Upon successful completion of the module you will be able to:

  • evaluate the application of different probability distributions to model health data (including Poisson, Binomial and Normal);

  • critically analyse frameworks for frequentist and Bayesian inference and evaluate their strengths, limitations and differences;

  • examine the concepts of sampling variability, estimators, bias, confidence intervals and credible intervals;

  • examine the theoretical basis of linear regression and generalized linear models;

  • assess the application of regression modelling to address specific health data science questions;

  • critically evaluate strengths and limitations of different statistical methods, including regression models, within a health data science project;

  • draw conclusions from the results of a data analysis and justify those conclusions, appropriately acknowledging uncertainty in the results.

1.3 Module Content

The module is split into 16 taught sessions, each building statistical knowledge for health data science.
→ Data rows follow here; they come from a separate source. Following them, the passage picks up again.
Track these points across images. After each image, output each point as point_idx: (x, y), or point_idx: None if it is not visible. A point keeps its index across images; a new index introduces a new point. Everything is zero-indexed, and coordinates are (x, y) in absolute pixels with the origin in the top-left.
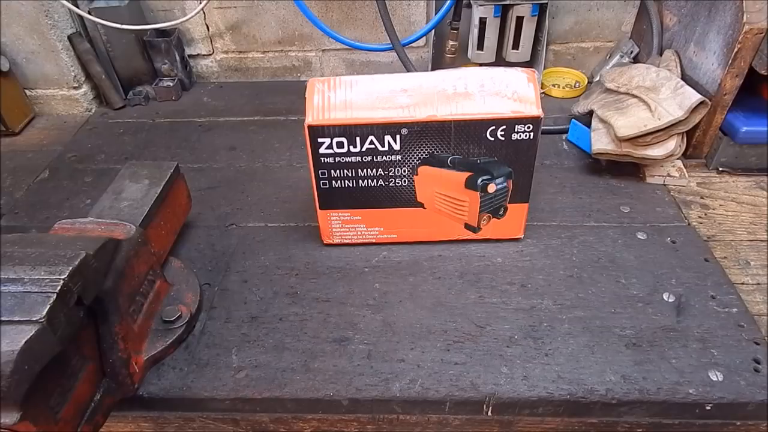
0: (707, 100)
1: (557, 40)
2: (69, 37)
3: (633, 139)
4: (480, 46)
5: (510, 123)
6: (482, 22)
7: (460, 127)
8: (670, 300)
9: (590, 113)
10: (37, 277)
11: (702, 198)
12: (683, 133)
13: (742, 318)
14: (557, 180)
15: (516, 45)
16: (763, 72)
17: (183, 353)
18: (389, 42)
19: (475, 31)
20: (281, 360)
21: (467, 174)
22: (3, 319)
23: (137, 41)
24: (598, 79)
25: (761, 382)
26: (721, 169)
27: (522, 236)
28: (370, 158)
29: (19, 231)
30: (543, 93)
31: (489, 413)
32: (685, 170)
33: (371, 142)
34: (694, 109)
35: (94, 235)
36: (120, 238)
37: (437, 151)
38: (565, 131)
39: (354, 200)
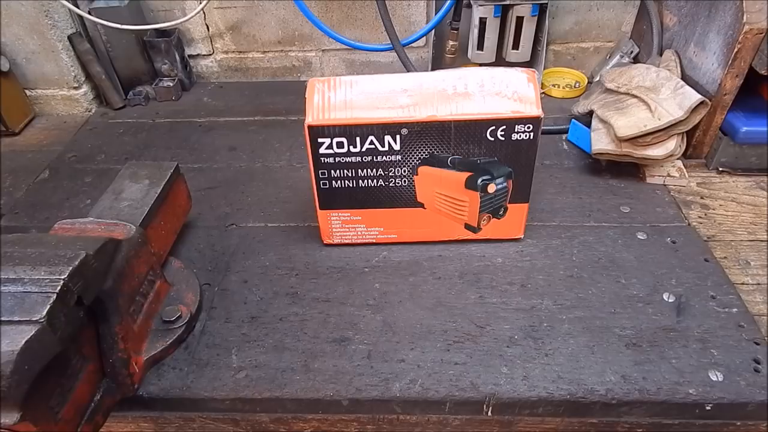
0: (707, 100)
1: (557, 40)
2: (69, 37)
3: (633, 139)
4: (480, 46)
5: (510, 123)
6: (482, 22)
7: (460, 127)
8: (670, 300)
9: (590, 113)
10: (37, 277)
11: (702, 198)
12: (683, 133)
13: (742, 318)
14: (557, 180)
15: (516, 45)
16: (763, 72)
17: (183, 353)
18: (389, 42)
19: (475, 31)
20: (281, 360)
21: (467, 174)
22: (3, 319)
23: (137, 41)
24: (598, 79)
25: (761, 382)
26: (721, 169)
27: (522, 236)
28: (370, 158)
29: (19, 231)
30: (543, 93)
31: (489, 413)
32: (685, 170)
33: (371, 142)
34: (694, 109)
35: (94, 235)
36: (120, 238)
37: (437, 151)
38: (565, 131)
39: (354, 200)
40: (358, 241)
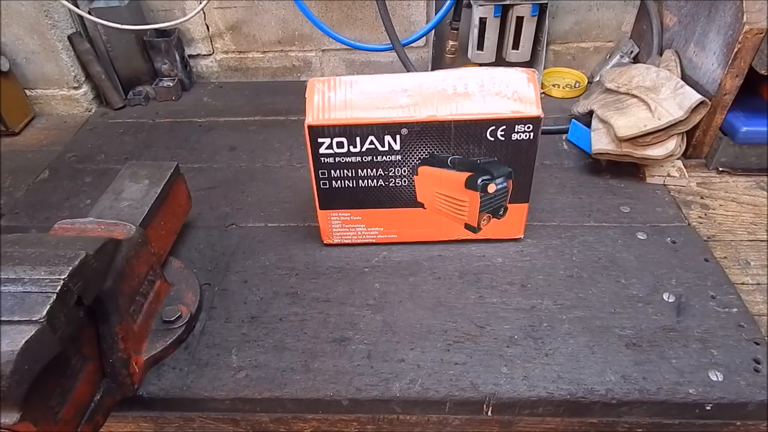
0: (707, 100)
1: (557, 40)
2: (69, 37)
3: (633, 139)
4: (480, 46)
5: (510, 123)
6: (482, 22)
7: (460, 127)
8: (670, 300)
9: (590, 113)
10: (37, 277)
11: (702, 198)
12: (683, 133)
13: (742, 318)
14: (557, 180)
15: (516, 45)
16: (763, 72)
17: (183, 353)
18: (389, 42)
19: (475, 31)
20: (281, 360)
21: (467, 174)
22: (3, 319)
23: (137, 41)
24: (598, 79)
25: (761, 382)
26: (721, 169)
27: (522, 236)
28: (370, 158)
29: (19, 231)
30: (543, 93)
31: (489, 413)
32: (685, 170)
33: (371, 142)
34: (694, 109)
35: (94, 235)
36: (120, 238)
37: (437, 151)
38: (565, 131)
39: (354, 200)
40: (358, 241)
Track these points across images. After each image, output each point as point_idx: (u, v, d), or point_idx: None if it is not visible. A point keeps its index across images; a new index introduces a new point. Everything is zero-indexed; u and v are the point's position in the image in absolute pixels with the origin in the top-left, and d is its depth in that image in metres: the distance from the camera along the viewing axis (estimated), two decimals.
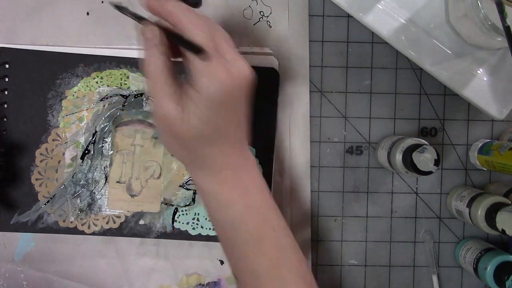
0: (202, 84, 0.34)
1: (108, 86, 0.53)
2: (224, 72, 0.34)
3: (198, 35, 0.34)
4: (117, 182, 0.53)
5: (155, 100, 0.36)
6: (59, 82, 0.52)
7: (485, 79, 0.50)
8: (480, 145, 0.53)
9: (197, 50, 0.33)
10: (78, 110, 0.52)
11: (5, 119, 0.52)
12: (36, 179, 0.52)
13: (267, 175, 0.53)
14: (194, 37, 0.34)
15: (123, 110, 0.53)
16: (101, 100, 0.53)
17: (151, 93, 0.36)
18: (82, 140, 0.52)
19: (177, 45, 0.37)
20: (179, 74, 0.37)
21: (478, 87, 0.50)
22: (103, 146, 0.53)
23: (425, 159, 0.45)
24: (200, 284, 0.54)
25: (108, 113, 0.53)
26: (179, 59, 0.38)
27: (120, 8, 0.39)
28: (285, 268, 0.39)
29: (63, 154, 0.52)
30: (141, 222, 0.53)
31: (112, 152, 0.53)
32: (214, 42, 0.35)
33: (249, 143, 0.41)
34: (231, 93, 0.35)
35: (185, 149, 0.37)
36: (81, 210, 0.52)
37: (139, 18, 0.38)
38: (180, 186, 0.53)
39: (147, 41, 0.36)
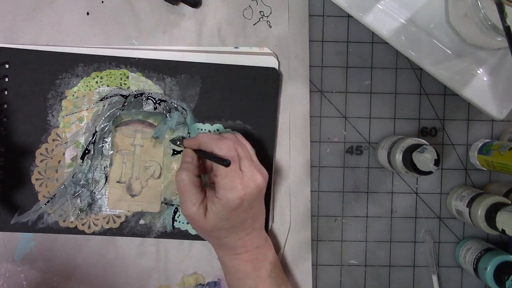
0: (221, 194, 0.44)
1: (108, 86, 0.53)
2: (240, 188, 0.44)
3: (222, 151, 0.45)
4: (117, 182, 0.53)
5: (182, 203, 0.46)
6: (59, 82, 0.52)
7: (485, 79, 0.50)
8: (480, 145, 0.53)
9: (222, 161, 0.43)
10: (78, 110, 0.52)
11: (5, 119, 0.52)
12: (36, 179, 0.52)
13: (268, 175, 0.53)
14: (219, 153, 0.45)
15: (123, 110, 0.53)
16: (101, 100, 0.53)
17: (180, 197, 0.47)
18: (82, 140, 0.52)
19: (204, 163, 0.49)
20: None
21: (478, 87, 0.50)
22: (103, 146, 0.53)
23: (425, 159, 0.45)
24: (199, 284, 0.54)
25: (108, 113, 0.53)
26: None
27: (173, 141, 0.52)
28: None
29: (63, 154, 0.52)
30: (141, 222, 0.53)
31: (112, 152, 0.53)
32: (235, 156, 0.45)
33: (266, 225, 0.52)
34: (244, 200, 0.45)
35: (209, 237, 0.49)
36: (81, 210, 0.52)
37: (183, 146, 0.50)
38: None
39: (184, 159, 0.48)
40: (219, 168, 0.45)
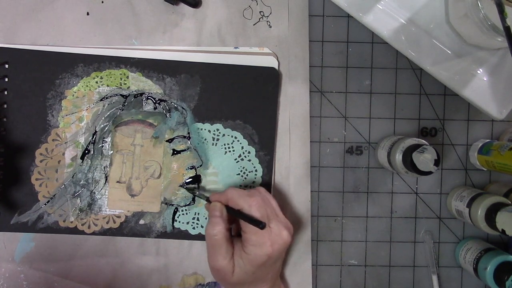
0: (250, 249, 0.45)
1: (107, 86, 0.53)
2: (269, 244, 0.45)
3: (252, 208, 0.45)
4: (117, 182, 0.53)
5: (212, 256, 0.46)
6: (59, 82, 0.52)
7: (485, 79, 0.50)
8: (480, 145, 0.53)
9: (258, 224, 0.43)
10: (78, 110, 0.52)
11: (5, 119, 0.52)
12: (36, 179, 0.52)
13: (267, 175, 0.54)
14: (253, 214, 0.45)
15: (123, 110, 0.53)
16: (101, 100, 0.53)
17: (210, 250, 0.47)
18: (82, 140, 0.52)
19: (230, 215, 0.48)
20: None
21: (478, 87, 0.50)
22: (103, 146, 0.53)
23: (425, 159, 0.45)
24: (199, 284, 0.54)
25: (108, 113, 0.53)
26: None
27: (192, 190, 0.53)
28: None
29: (63, 154, 0.52)
30: (141, 222, 0.53)
31: (112, 152, 0.53)
32: (265, 214, 0.46)
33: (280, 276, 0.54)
34: (272, 257, 0.45)
35: (230, 286, 0.48)
36: (81, 210, 0.52)
37: (206, 198, 0.50)
38: (180, 186, 0.53)
39: (213, 213, 0.47)
40: (249, 225, 0.45)
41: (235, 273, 0.46)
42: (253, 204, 0.45)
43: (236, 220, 0.49)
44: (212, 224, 0.46)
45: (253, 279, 0.47)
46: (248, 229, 0.45)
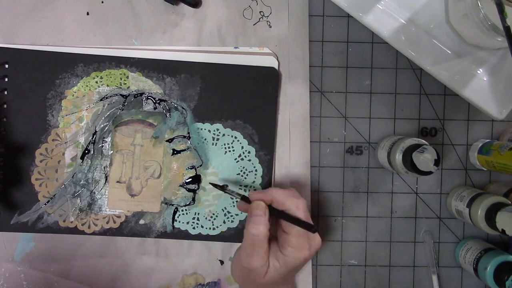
0: (289, 251, 0.44)
1: (107, 86, 0.53)
2: (306, 249, 0.45)
3: (300, 210, 0.45)
4: (117, 182, 0.53)
5: (249, 256, 0.45)
6: (59, 82, 0.52)
7: (485, 79, 0.50)
8: (480, 145, 0.53)
9: (310, 228, 0.43)
10: (77, 110, 0.52)
11: (5, 119, 0.52)
12: (36, 179, 0.52)
13: (267, 175, 0.54)
14: (300, 216, 0.44)
15: (122, 110, 0.53)
16: (101, 100, 0.53)
17: (248, 250, 0.45)
18: (82, 140, 0.52)
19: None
20: None
21: (478, 87, 0.50)
22: (103, 146, 0.53)
23: (425, 159, 0.45)
24: (199, 284, 0.54)
25: (108, 113, 0.53)
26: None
27: (222, 188, 0.50)
28: None
29: (63, 154, 0.52)
30: (141, 221, 0.53)
31: (112, 152, 0.53)
32: (309, 217, 0.45)
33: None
34: (307, 261, 0.46)
35: (251, 286, 0.47)
36: (81, 210, 0.52)
37: (241, 196, 0.48)
38: (180, 185, 0.53)
39: (257, 212, 0.45)
40: (292, 227, 0.44)
41: (268, 274, 0.45)
42: (300, 206, 0.45)
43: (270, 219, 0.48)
44: (255, 223, 0.45)
45: (281, 280, 0.46)
46: (291, 230, 0.44)
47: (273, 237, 0.47)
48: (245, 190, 0.53)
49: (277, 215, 0.46)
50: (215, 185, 0.51)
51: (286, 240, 0.45)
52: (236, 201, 0.52)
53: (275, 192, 0.46)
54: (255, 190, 0.53)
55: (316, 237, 0.46)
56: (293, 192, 0.47)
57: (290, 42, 0.54)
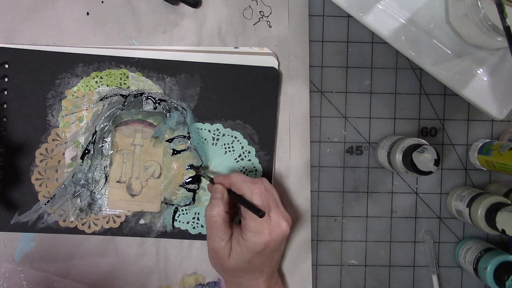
0: (248, 236, 0.45)
1: (107, 86, 0.53)
2: (267, 233, 0.45)
3: (254, 195, 0.45)
4: (117, 181, 0.53)
5: (210, 237, 0.47)
6: (59, 82, 0.52)
7: (485, 79, 0.50)
8: (480, 145, 0.53)
9: (257, 211, 0.44)
10: (77, 110, 0.52)
11: (5, 119, 0.52)
12: (36, 179, 0.52)
13: (268, 174, 0.54)
14: (254, 201, 0.45)
15: (122, 109, 0.53)
16: (101, 100, 0.53)
17: (208, 231, 0.47)
18: (82, 140, 0.52)
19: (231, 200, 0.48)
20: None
21: (478, 87, 0.50)
22: (103, 146, 0.53)
23: (425, 159, 0.45)
24: (199, 284, 0.54)
25: (108, 113, 0.53)
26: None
27: (197, 169, 0.53)
28: None
29: (63, 154, 0.52)
30: (141, 221, 0.53)
31: (112, 152, 0.53)
32: (266, 202, 0.46)
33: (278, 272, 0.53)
34: (269, 246, 0.46)
35: (226, 274, 0.49)
36: (81, 210, 0.52)
37: (210, 179, 0.50)
38: (180, 185, 0.53)
39: (215, 195, 0.48)
40: (249, 212, 0.45)
41: (231, 257, 0.46)
42: (255, 191, 0.46)
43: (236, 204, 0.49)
44: (212, 205, 0.47)
45: (249, 267, 0.47)
46: (247, 215, 0.46)
47: (239, 224, 0.48)
48: None
49: (234, 199, 0.47)
50: (191, 166, 0.53)
51: (245, 224, 0.46)
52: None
53: (234, 177, 0.47)
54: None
55: (280, 224, 0.46)
56: (253, 179, 0.47)
57: (290, 42, 0.54)
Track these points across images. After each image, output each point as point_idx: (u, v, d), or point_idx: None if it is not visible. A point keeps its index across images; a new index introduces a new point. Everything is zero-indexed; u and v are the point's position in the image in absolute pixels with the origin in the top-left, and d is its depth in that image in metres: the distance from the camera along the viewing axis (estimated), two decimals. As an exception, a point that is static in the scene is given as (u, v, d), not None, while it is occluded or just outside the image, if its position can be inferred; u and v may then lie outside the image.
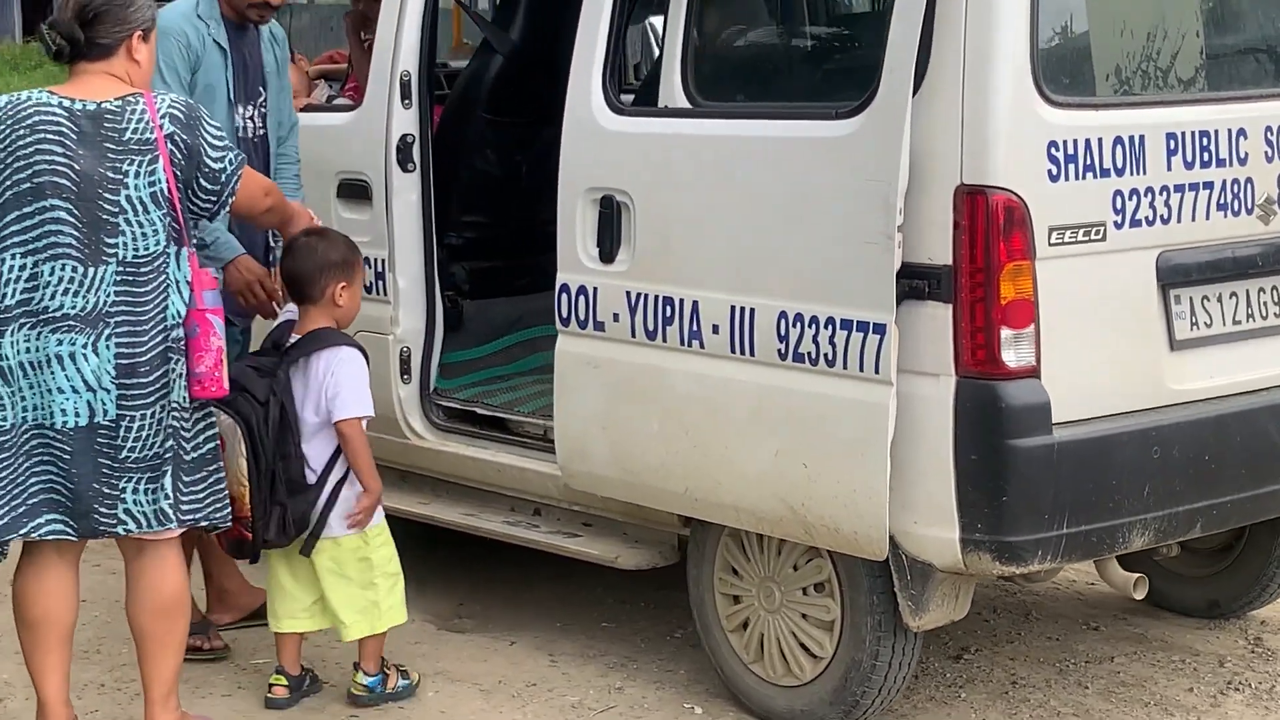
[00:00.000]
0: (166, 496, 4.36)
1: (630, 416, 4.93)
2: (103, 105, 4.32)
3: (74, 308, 4.27)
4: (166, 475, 4.36)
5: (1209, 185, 4.58)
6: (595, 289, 4.98)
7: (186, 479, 4.42)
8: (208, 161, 4.42)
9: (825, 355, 4.44)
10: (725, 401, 4.69)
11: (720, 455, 4.71)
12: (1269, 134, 4.68)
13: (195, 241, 4.54)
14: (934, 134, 4.28)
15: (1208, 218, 4.59)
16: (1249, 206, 4.66)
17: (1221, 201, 4.60)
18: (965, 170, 4.26)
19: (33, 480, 4.32)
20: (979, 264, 4.27)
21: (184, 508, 4.41)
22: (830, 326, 4.42)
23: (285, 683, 5.07)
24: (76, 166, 4.28)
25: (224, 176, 4.45)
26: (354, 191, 5.77)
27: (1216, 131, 4.58)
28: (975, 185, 4.25)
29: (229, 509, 4.55)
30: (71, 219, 4.28)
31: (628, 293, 4.89)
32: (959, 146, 4.26)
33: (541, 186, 5.83)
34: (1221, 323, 4.69)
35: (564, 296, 5.07)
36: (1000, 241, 4.25)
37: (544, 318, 6.56)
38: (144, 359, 4.31)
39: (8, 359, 4.27)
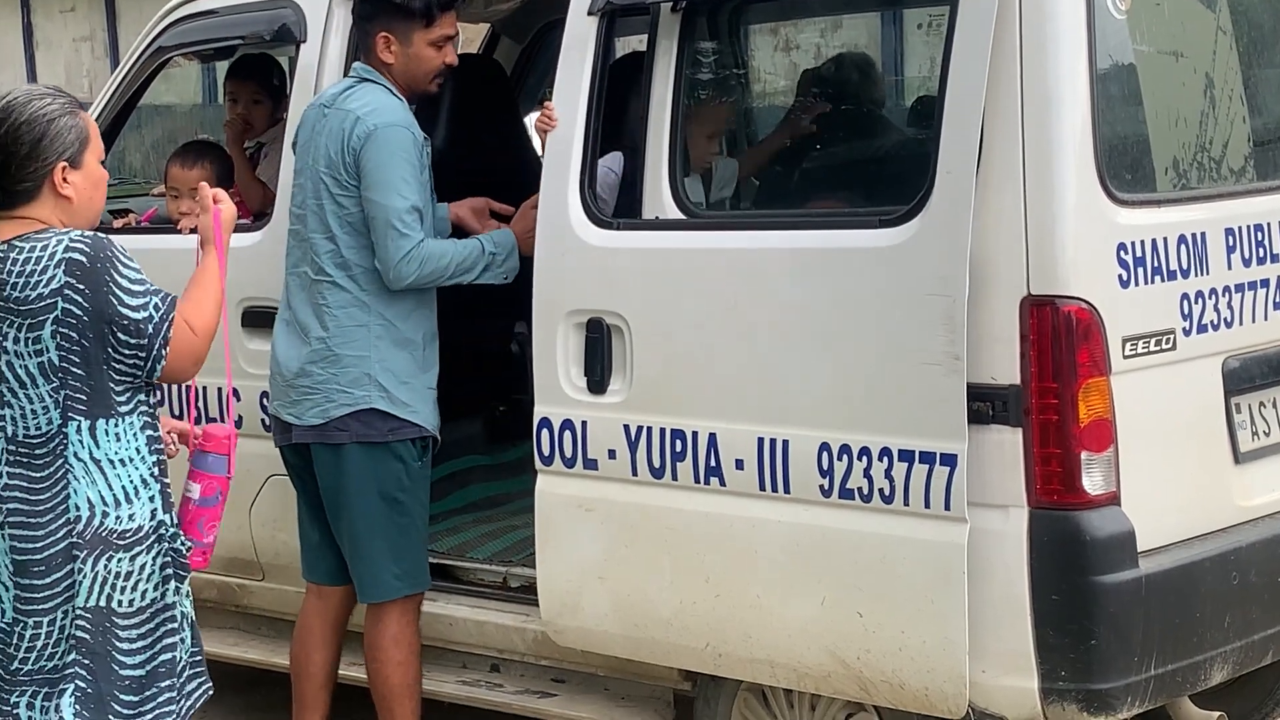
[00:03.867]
0: None
1: (635, 565, 4.40)
2: None
3: None
4: (65, 695, 3.61)
5: (1265, 283, 4.25)
6: (584, 423, 4.45)
7: (126, 699, 3.66)
8: (124, 313, 3.58)
9: (881, 490, 3.97)
10: (755, 545, 4.19)
11: (751, 605, 4.21)
12: (1314, 225, 4.37)
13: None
14: (991, 239, 3.86)
15: (1266, 318, 4.26)
16: (1301, 303, 4.34)
17: (1278, 300, 4.27)
18: (1032, 279, 3.84)
19: None
20: (1050, 382, 3.85)
21: None
22: (886, 458, 3.96)
23: None
24: None
25: (149, 329, 3.60)
26: (263, 320, 5.15)
27: (1269, 224, 4.26)
28: (1044, 295, 3.84)
29: None
30: None
31: (626, 426, 4.37)
32: (1023, 252, 3.85)
33: (469, 304, 5.29)
34: (1279, 430, 4.35)
35: (545, 432, 4.53)
36: (1074, 356, 3.84)
37: (467, 448, 6.07)
38: (39, 556, 3.62)
39: None
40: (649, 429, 4.34)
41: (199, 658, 3.84)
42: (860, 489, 4.01)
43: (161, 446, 3.78)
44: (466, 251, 4.68)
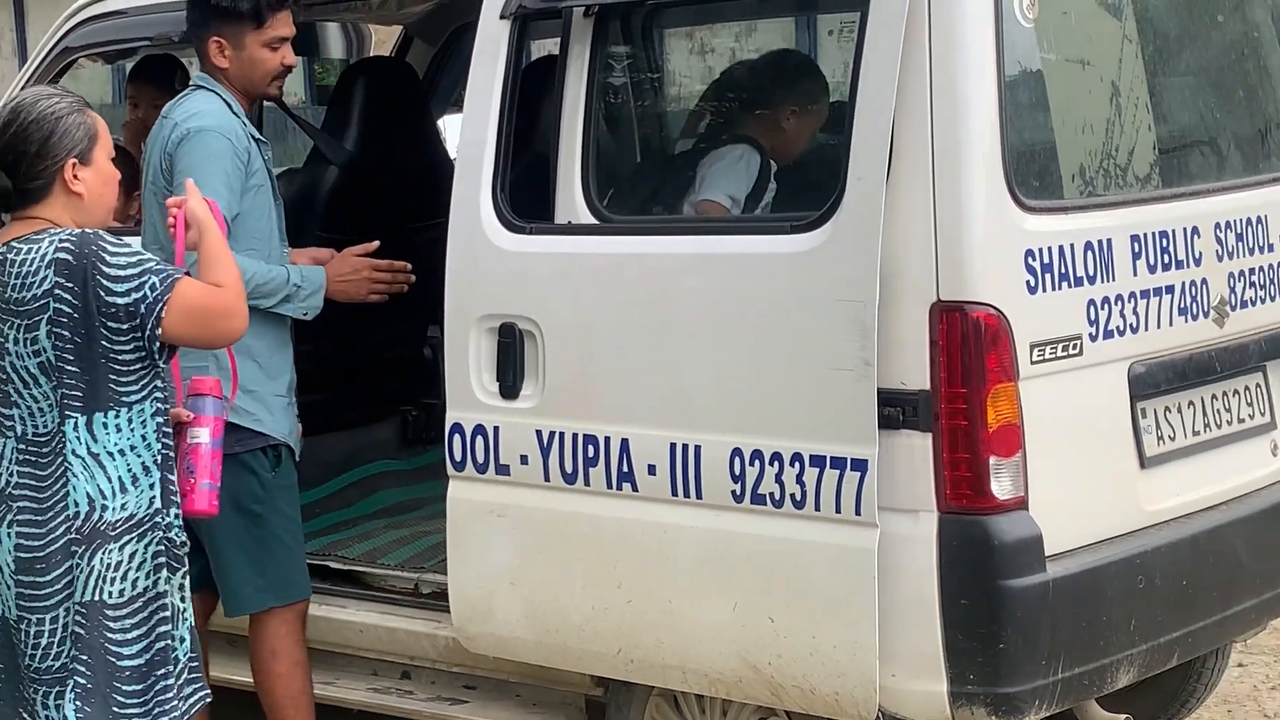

The sessions are:

  1. Introduction

  2. Probability and Discrete Probability Distributions

  3. Continuous Probability Distribution

  4. Populations and Sampling

  5. Likelihood

  6. Maximum Likelihood Estimation

  7. Frequentist Inference I

  8. Frequentist Inference II

  9. Bayesian Statistics I

  10. Bayesian Statistics II

  11. Types of Investigation

  12. Linear Regresion I

  13. Linear Regresion II

  14. Linear Regresion III

  15. Logistic Regression

  16. GLMs and Poisson Regression

A final short section (17) connects the regression models to the session regarding types of investigation. This is optional reading and does not have an accompanying taught session.